My honest queue is stretched beyond reason already, so I'll review
that patch but will not take it further.
john> John
john> =:->
john> # Bazaar merge directive format 2 (Bazaar 0.90)
john> # revision_id: john at arbash-meinel.com-20071217233848-pq8zo3fyr9yt1rc1
john> # target_branch: http://bazaar-vcs.org/bzr/bzr.dev
john> # testament_sha1: 97db87f47286081baf87146365e0b3cb12538140
john> # timestamp: 2007-12-18 08:40:42 -0600
john> # source_branch: http://bzr.arbash-meinel.com/branches/bzr/1.1-\
john> # dev/sftp_chunked
john> # base_revision_id: pqm at pqm.ubuntu.com-20071217060447-sictlq5nibqhpuec
john> #
john> # Begin patch
john> === modified file 'bzrlib/errors.py'
john> --- bzrlib/errors.py 2007-12-15 16:04:18 +0000
john> +++ bzrlib/errors.py 2007-12-17 16:56:33 +0000
john> @@ -570,6 +570,16 @@
john> self.actual = actual
john> +class OverlappingReadv(BzrError):
john> + """Raised when a readv() requests overlapping chunks of data.
john> +
john> + Not all transports supports this, so the api should generally forbid it.
john> + (It isn't a feature we need anyway.
')'
I think we should take a decision on that point and also
includes/excludes the ability to specify duplicate offsets to
readv.
I can't imagine use cases for neither functionality, so I'd vote
to get rid of them.I f needed, the caller can handle such cases
but at the transport level and given the complexity of the
actuals implementationS, I'd prefer that we simply exclude them.
john> + """
john> +
john> + _fmt = 'Requested readv ranges overlap'
john> +
john> +
john> class PathNotChild(PathError):
john> _fmt = 'Path "%(path)s" is not a child of path "%(base)s"%(extra)s'
john> === modified file 'bzrlib/transport/__init__.py'
john> --- bzrlib/transport/__init__.py 2007-12-08 23:15:18 +0000
john> +++ bzrlib/transport/__init__.py 2007-12-17 16:56:33 +0000
john> @@ -792,7 +792,8 @@
john> return offsets
john> @staticmethod
john> - def _coalesce_offsets(offsets, limit=0, fudge_factor=0, max_size=0):
john> + def _coalesce_offsets(offsets, limit=0, fudge_factor=0, max_size=0,
john> + allow_overlap=False):
john> """Yield coalesced offsets.
john> With a long list of neighboring requests, combine them
john> @@ -801,27 +802,26 @@
john> Turns [(15, 10), (25, 10)] => [(15, 20, [(0, 10), (10, 10)])]

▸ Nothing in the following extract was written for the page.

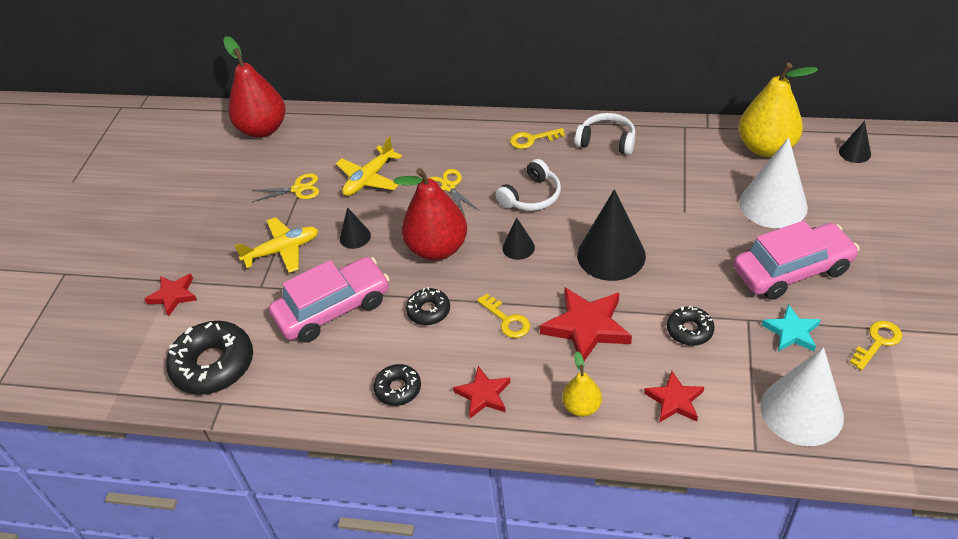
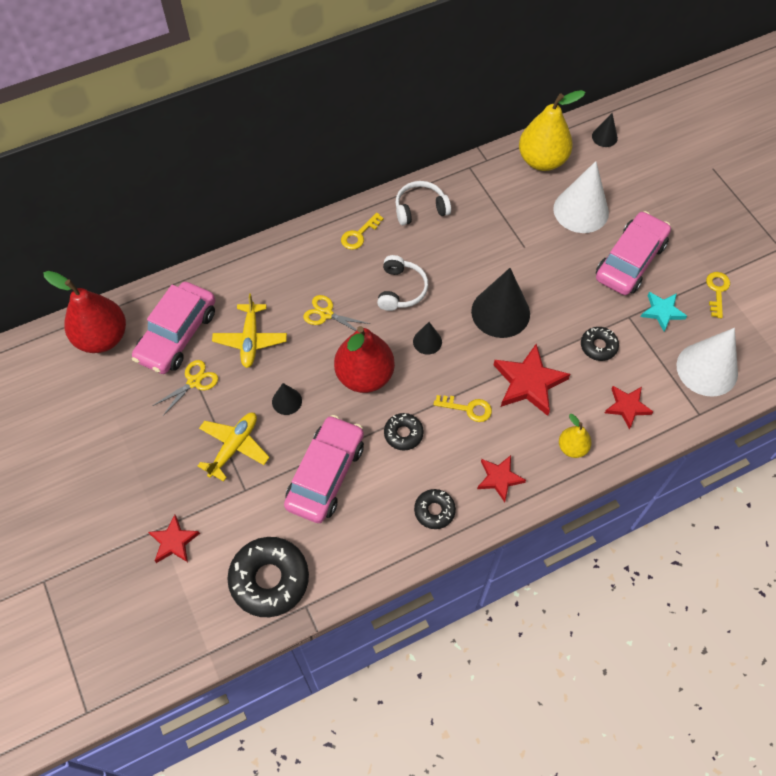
camera: 40 degrees left, 15 degrees up
(317, 151) = (177, 335): none -> pink car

john> :param offsets: A list of (start, length) pairs
john> -
john> :param limit: Only combine a maximum of this many pairs Some transports
john> penalize multiple reads more than others, and sometimes it is
john> better to return early.
john> 0 means no limit
john> -
john> :param fudge_factor: All transports have some level of 'it is
john> - better to read some more data and throw it away rather
john> + better to read some more data and throw it away rather
john> than seek', so collapse if we are 'close enough'
john> -
john> :param max_size: Create coalesced offsets no bigger than this size.
john> When a single offset is bigger than 'max_size', it will keep
john> its size and be alone in the coalesced offset.

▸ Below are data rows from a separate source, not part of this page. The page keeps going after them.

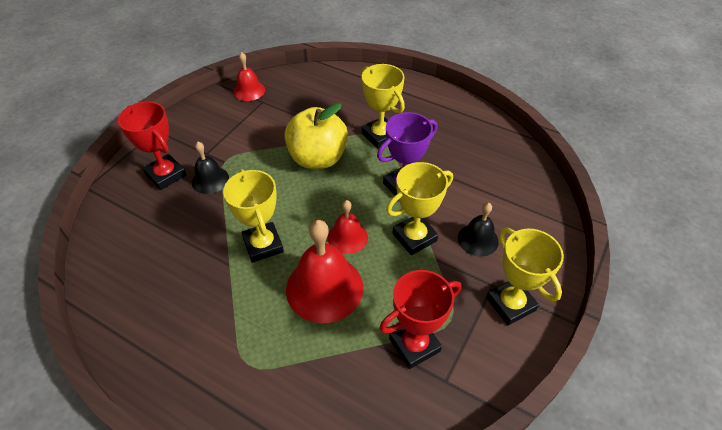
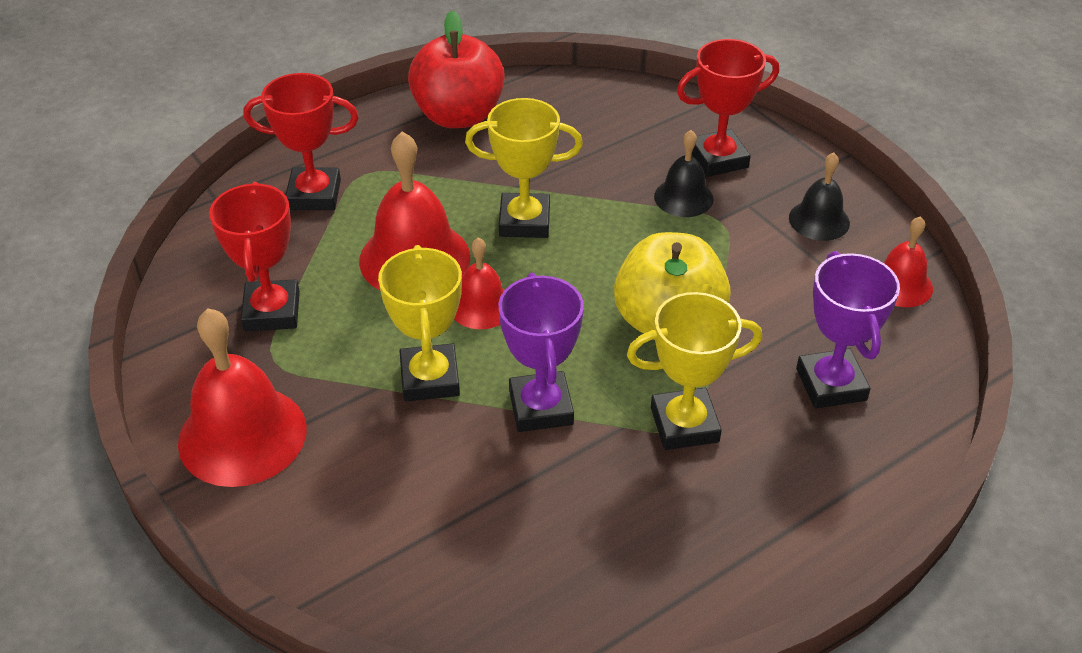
camera: 115 degrees right, 5 degrees down
(153, 333) = (458, 116): none -> red apple
(287, 386) = (314, 195): none -> red trophy
(327, 99) = (831, 384): none -> purple trophy
(478, 239) = (371, 453): black bell -> black bell (819, 220)
(510, 304) = (242, 435): yellow trophy -> red bell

john> 0 means no maximum size.
john> -
john> - :return: yield _CoalescedOffset objects, which have members for where
john> - to start, how much to read, and how to split those
john> - chunks back up
john> + :param allow_overlap: If False, raise an error if requested ranges
john> + overlap.
john> + :return: return a list of _CoalescedOffset objects, which have members
john> + for where to start, how much to read, and how to split those chunks
john> + back up
john> """
john> last_end = None
john> cur = _CoalescedOffset(None, None, [])
john> + coalesced_offsets = []
Why did you delete the iterator behavior ? You still iterate the
result in the caller.
john> for start, size in offsets:
john> end = start + size
john> @@ -830,18 +830,19 @@
john> and start >= cur.start
john> and (limit <= 0 or len(cur.ranges) < limit)
john> and (max_size <= 0 or end - cur.start <= max_size)):
john> + if not allow_overlap and start < last_end:
john> + raise errors.OverlappingReadv()
john> cur.length = end - cur.start
john> cur.ranges.append((start-cur.start, size))
john> else:
john> if cur.start is not None:
john> - yield cur
john> + coalesced_offsets.append(cur)
john> cur = _CoalescedOffset(start, size, [(0, size)])
john> last_end = end
john> if cur.start is not None:
john> - yield cur
john> -
john> - return
john> + coalesced_offsets.append(cur)
john> + return coalesced_offsets
john> def get_multi(self, relpaths, pb=None):
john> """Get a list of file-like objects, one for each entry in relpaths.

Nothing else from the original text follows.